An interesting article by Knight, Dixon, Norton and Bentley in The Urban Review June 2004 suggests some ways we need to consider the impact of new technologies on instruction. They're speaking specifically about video conferencing, but the questions they raise can (should?) easily be applied to any technology. They argue:

"What difference will the technology make?" demands attention be paid to relationships of power embedded in the ways technologies are used. What difference does the technology make, if Black and Latino/a youth are subjected to the same oppressive pedagogies of traditional classrooms? Who benefits from the ways these technologies are used and who loses when students are conceptualized as active social learners in their own meaningmaking?

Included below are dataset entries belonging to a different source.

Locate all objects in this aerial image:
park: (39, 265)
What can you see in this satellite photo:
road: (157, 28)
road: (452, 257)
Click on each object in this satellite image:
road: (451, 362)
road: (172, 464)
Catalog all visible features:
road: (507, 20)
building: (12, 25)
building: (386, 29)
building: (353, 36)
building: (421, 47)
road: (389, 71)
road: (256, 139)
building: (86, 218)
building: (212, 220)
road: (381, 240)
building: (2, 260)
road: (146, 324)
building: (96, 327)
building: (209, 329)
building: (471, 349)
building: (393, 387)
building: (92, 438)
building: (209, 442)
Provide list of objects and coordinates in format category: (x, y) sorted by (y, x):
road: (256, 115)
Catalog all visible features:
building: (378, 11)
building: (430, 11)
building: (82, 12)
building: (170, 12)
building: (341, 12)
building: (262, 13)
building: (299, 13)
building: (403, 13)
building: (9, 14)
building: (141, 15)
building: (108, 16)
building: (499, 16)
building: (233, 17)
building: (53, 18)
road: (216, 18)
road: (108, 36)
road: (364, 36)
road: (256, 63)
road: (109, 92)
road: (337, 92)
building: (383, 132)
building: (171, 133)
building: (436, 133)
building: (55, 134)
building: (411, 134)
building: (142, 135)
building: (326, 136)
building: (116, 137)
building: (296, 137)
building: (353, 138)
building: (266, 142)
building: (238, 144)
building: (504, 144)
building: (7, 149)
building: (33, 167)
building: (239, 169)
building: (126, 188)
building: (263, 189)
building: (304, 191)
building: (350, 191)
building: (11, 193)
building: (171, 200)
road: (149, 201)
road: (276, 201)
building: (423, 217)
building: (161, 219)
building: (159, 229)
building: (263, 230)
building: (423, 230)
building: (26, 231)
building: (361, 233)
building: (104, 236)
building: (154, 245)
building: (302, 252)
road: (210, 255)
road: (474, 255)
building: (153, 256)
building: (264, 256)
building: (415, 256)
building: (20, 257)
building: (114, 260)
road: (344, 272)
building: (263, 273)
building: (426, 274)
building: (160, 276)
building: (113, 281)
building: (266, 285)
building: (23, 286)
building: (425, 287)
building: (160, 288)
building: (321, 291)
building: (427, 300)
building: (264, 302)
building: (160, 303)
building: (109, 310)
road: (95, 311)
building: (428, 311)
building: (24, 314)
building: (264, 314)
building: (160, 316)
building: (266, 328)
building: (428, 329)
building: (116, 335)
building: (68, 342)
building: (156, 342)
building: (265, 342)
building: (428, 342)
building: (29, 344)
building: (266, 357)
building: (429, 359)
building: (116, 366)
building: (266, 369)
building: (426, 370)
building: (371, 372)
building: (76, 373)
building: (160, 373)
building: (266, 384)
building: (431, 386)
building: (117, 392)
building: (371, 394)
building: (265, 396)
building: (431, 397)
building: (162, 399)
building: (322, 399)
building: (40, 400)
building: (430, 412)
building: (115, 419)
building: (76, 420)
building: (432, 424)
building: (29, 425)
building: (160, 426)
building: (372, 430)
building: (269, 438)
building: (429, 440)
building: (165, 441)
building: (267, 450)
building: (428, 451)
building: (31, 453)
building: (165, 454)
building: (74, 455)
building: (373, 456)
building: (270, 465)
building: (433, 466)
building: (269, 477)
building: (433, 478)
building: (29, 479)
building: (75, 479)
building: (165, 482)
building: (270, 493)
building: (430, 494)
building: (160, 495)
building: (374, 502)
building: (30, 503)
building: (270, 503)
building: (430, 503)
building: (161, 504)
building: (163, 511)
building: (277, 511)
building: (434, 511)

How do intersecting racial-ethnic, ability, class, gender, and linguistic
differences impact the difference that the technology makes? How are
these differences, in turn, shaped by different literacies or social, cultural, and political communicative and interpretive practices, to impact the difference
that the technology makes? These questions are complex and reveal
that one cannot simply add technologies to classrooms and stir. The use of technologies, literacies, and pedagogies must conjoin and remain in a state
of flux, constantly changing to create more equitable and culturally responsive educational contexts for all youth."

Knight, Michelle G., et al. "Extending Learning Communities: New Technologies, Multiple Literacies, and Culture Blind Pedagogies." Urban Review: Issues and Ideas in Public Education 36.2 (2004): 101-18. said...

I must admit many of the questions you raise in this post mirrored my thoughts and concerns when the Sony E-book Reader was launched in 2006 and then Amazon's Kindle in 2007. I love my computer and I'm on it all the time, but the thought of reading a literary classic electronically simply did not appeal to me. That is . . . until I tried it. I was given a Kindle as a gift earlier this year and I will admit that I was slow to use it. But when I stopped resisting it and tried it, I now prefer my books in this format! I'm on the go alot and the ease of carrying 20+ titles all at once to read just about anywhere has me re-thinking why I was slow to embrace the idea of reading electronically in the first place. So as more and more books are digitized and made available in electronic format, I believe the future of reading period (not just black reading) in this format is going to be more mainstreamed than we realize.